The number of Irish people who claim to speak Gaelic is still slipping despite a major drive to revive the traditional language, according to figures released Thursday.
Over 1.6 million Irish people claim they can speak the Gaelic language but the proportion of native speakers dropped from 42.8 to 41.9 percent between 2002 and 2006, according to the Census data.
Schoolchildren were by far the most likely to speak Gaelic but figures from the Central Statistics Office (CSO) shows fluency declined when people left school.
Of the 1.66 million people who indicated in the 2006 Census that they could speak Gaelic, just over a million either never spoke the language or spoke it less frequently than weekly.
Nearly half a million people said they spoke Gaelic on a daily basis at school but this plummeted to some 72,000 -- 4.4 percent of all those who can speak Gaelic -- who spoke it on a daily basis outside education.
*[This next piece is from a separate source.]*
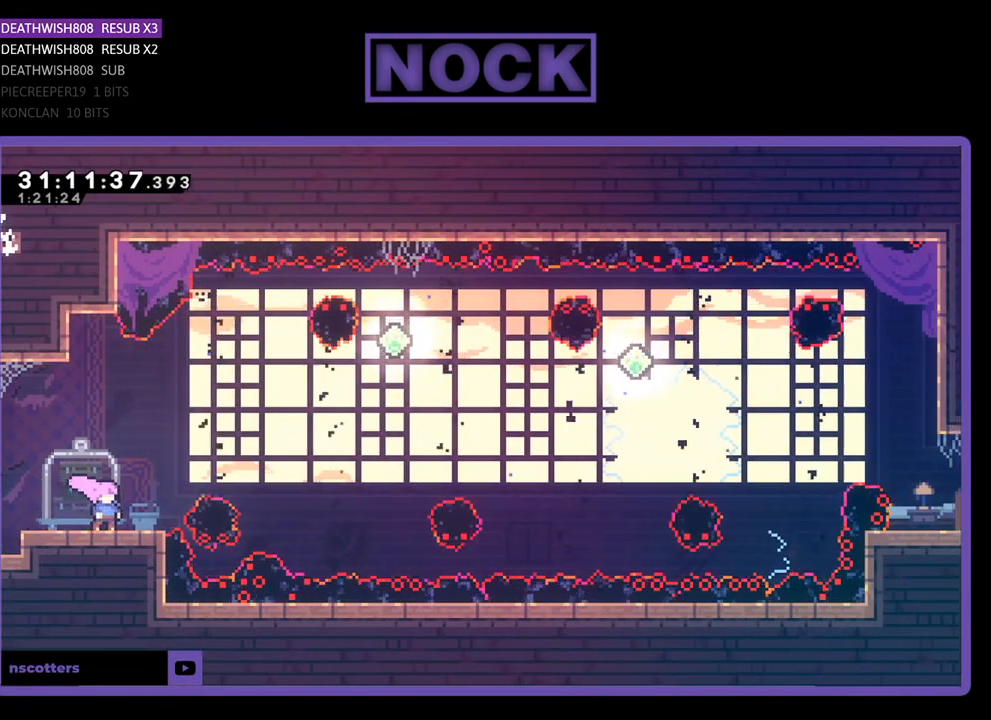
{"buttons": ["R2"], "left_stick": "center", "events": []}
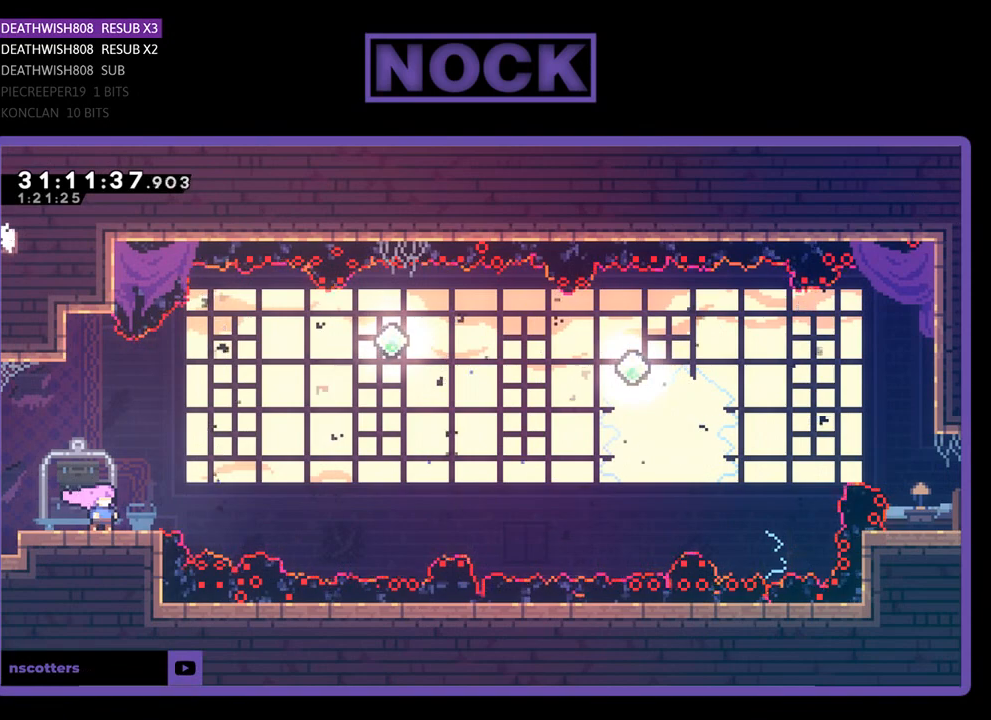
{"buttons": ["CROSS", "R2", "DPAD_RIGHT"], "left_stick": "center", "events": [[267, "DPAD_RIGHT", "down"], [467, "CROSS", "down"]]}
Under Ireland's 1937 constitution, Gaelic is recognised as the first official language. In June 2005, the EU made Gaelic the 25-nation body's 21st official working language.
Last year, in the first major policy statement on Ireland's Gaelic language in more than 40 years, Prime Minister Bertie Ahern unveiled a 20 year strategy to create a bilingual society.
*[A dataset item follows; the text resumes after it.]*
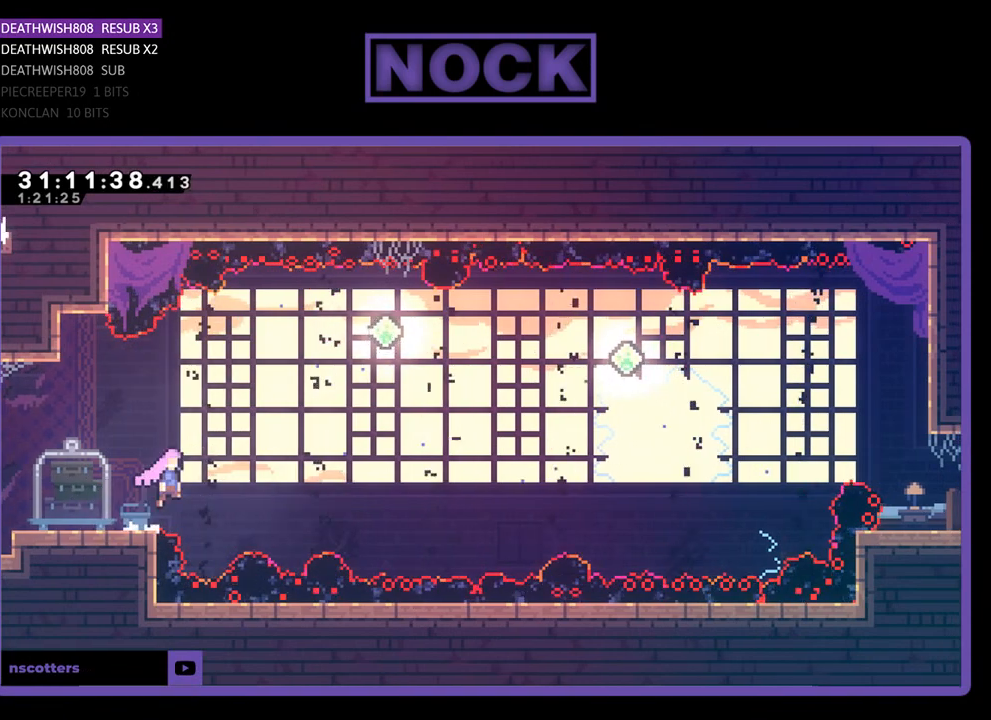
{"buttons": ["CIRCLE", "R2"], "left_stick": "center", "events": [[167, "DPAD_UP", "down"], [233, "CROSS", "up"], [233, "DPAD_RIGHT", "up"], [433, "CIRCLE", "down"], [500, "DPAD_UP", "up"]]}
He said the "aim of 20th century government policies was to reinstate Irish as the main language spoken by the people."
But the new figures will be a disappointment.
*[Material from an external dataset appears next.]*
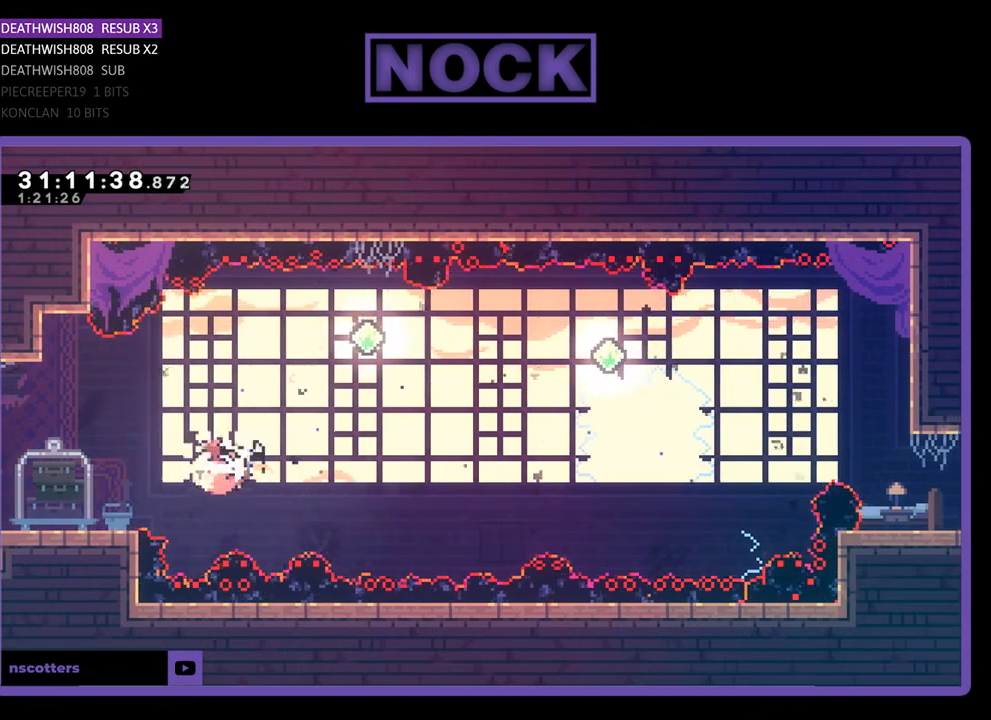
{"buttons": ["R2"], "left_stick": "center", "events": [[133, "CIRCLE", "up"], [200, "DPAD_RIGHT", "down"], [400, "DPAD_RIGHT", "up"]]}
Even in most of the special so-called Gaeltacht areas, where dwellers receive extra grants and allowances for schools, homes, clubs, and festivals to encourage Gaelic speaking, the numbers are down.
Most of the Gaeltachts are scattered along the western seaboard.
Gaelic was the country's predominant language up until the middle of the 1800s.
British colonisers introduced English as the sole language of government and it became dominant in the bigger cities.